> _EXCERPTED TEXT_

::::

The band released the six-track EP 2005 in December 2024, which contained all five of the singles they had released that year and a title track and was reviewed positively by Distorted Sound Magazine, followed by a music video for the song the month after. By March 2025, the band had supported Dead Pony, Roxanne Emery, and Yours Truly; that month, they signed a publishing deal with Kobalt Music Group and released the single "Supermodels". In July, they signed with Atlantic Records. In October 2025, during their American Tour, the band released the single "Drive Myself Home" and announced their next EP, titled Play!, would be released on 21 November 2025. On 15 November, its release was postponed until the 28 November with the band stating that "being on tour [...] has made it tough to finish to the standard [fans] deserve".

On 10 April 2026, the band released the single "Superman", described as a "rage anthem". Ahead of performing at the 2026 Download Festival, the band released another single, titled "Deadmeat" on 5 June. After having been previewed at live events during Summer 2026, the band released "F.A.M.O.U.S" as a single on 18 September.

== Artistry ==
Reviewing a February 2024 As Everything Unfolds support slot at The Exchange in Bristol, Jack Ridsdale of Distorted Sound Magazine described the band's wares as "snot-nosed pop-punk" and likened the melodies of "Unaware" to those of Pale Waves; around the same time, LeftLion's Ben Blissett wrote of a support slot for the same band at Rescue Rooms in Nottingham that South Arcade blended "some metal elements with pop punk" and incorporated "guitar riffs which were reminiscent of Avril Lavigne but basslines that could belong in a much heavier band like Bring Me the Horizon". Writing in October 2024, Chris Attridge of the BBC described them as a "pop/alt rock" band and Isabelle Winter of The Oxford Blue described them as an alternative rock band. That January, Ailsha Davey of Screen Rant described their sound as "retrofuturistic synthwave".

The band have cited inspiration from music of the 2000s including Avril Lavigne, Gwen Stefani, Limp Bizkit, and Linkin Park. Their early works were inspired by The 1975, while the EP 2005 was inspired by pop punk, nu metal, Britney Spears, Gwen Stefani, Limp Bizkit, and Linkin Park. "How 2 Get Away with Murder" was specifically inspired by Dexter, which Cavelle had binge-watched, and its video was inspired by Scott Pilgrim.

::::

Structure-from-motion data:
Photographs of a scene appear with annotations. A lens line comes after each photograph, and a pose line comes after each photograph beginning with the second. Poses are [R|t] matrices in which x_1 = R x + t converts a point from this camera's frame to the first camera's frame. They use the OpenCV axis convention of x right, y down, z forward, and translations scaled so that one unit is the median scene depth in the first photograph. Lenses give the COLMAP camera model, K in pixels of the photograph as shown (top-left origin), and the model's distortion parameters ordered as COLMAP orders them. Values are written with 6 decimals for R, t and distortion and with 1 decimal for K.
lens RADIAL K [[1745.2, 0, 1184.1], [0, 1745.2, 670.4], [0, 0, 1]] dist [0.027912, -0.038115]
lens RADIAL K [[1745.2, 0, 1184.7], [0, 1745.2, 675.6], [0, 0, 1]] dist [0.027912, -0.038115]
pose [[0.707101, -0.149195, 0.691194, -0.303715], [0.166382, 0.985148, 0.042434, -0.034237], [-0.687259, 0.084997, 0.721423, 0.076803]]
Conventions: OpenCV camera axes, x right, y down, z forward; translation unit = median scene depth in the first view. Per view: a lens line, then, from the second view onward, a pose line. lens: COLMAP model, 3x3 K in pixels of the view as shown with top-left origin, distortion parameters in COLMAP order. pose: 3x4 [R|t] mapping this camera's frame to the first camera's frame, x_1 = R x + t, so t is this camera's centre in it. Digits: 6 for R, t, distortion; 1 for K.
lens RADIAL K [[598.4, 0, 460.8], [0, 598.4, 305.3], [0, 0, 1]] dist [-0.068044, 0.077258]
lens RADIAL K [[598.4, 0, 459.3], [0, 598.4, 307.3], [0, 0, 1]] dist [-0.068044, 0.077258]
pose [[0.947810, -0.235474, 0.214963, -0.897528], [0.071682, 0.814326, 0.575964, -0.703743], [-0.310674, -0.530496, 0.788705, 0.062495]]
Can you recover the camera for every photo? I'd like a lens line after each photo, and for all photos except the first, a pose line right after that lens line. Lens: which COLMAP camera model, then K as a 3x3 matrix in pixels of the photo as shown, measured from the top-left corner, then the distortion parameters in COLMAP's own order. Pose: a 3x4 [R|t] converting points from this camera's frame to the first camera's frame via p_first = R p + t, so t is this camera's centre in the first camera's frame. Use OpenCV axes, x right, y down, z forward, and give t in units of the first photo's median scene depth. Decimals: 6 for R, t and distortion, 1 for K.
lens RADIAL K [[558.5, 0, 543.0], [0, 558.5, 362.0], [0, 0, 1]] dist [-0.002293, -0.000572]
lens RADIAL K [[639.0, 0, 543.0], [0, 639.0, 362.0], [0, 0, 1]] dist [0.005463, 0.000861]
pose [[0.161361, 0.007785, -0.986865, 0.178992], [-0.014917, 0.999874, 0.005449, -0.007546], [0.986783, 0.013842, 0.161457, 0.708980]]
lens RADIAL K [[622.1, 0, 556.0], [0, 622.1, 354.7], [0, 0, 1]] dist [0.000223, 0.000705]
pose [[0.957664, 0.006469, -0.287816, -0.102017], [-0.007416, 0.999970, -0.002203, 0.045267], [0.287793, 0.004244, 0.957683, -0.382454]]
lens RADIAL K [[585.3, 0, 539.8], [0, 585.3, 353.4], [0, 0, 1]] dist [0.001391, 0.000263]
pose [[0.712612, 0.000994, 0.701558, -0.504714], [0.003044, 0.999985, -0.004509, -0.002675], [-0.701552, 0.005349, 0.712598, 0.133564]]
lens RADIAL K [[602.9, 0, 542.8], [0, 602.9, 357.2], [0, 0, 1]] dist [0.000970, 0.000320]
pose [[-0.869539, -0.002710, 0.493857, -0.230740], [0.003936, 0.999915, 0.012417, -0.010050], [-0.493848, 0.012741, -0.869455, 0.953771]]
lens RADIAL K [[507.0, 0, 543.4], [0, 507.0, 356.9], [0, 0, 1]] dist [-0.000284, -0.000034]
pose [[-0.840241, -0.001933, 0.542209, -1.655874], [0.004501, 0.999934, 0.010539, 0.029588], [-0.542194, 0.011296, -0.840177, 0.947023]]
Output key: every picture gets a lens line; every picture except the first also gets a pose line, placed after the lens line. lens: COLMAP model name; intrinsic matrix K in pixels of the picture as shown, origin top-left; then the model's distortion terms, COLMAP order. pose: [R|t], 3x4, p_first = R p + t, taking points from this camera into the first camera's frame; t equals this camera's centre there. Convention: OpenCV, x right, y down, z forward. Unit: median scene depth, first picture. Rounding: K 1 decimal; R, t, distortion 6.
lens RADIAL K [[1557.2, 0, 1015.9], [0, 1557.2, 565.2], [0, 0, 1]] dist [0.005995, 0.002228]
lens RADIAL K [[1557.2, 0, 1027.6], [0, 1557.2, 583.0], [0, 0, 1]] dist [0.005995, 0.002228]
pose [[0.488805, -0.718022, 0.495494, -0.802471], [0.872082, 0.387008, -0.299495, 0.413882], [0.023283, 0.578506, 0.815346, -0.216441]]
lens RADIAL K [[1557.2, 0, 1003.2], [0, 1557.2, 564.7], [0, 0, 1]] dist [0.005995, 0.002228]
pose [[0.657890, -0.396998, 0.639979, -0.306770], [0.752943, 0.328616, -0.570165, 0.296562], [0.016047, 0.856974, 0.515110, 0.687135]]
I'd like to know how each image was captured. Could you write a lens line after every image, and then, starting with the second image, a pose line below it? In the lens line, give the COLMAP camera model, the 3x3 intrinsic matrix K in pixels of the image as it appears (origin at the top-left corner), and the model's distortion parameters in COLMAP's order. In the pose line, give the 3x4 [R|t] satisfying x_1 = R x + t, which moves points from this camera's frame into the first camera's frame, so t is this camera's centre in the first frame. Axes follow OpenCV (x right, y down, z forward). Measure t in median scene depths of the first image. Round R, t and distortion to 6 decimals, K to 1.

::::

Answer these questions from the text about the band:
(a) Which record label did the band sign with in July?
(b) Which show inspired "How 2 Get Away with Murder"?
(c) Which publication's writer described the band's sound as "retrofuturistic synthwave"?

(a) Atlantic Records
(b) Dexter
(c) Screen Rant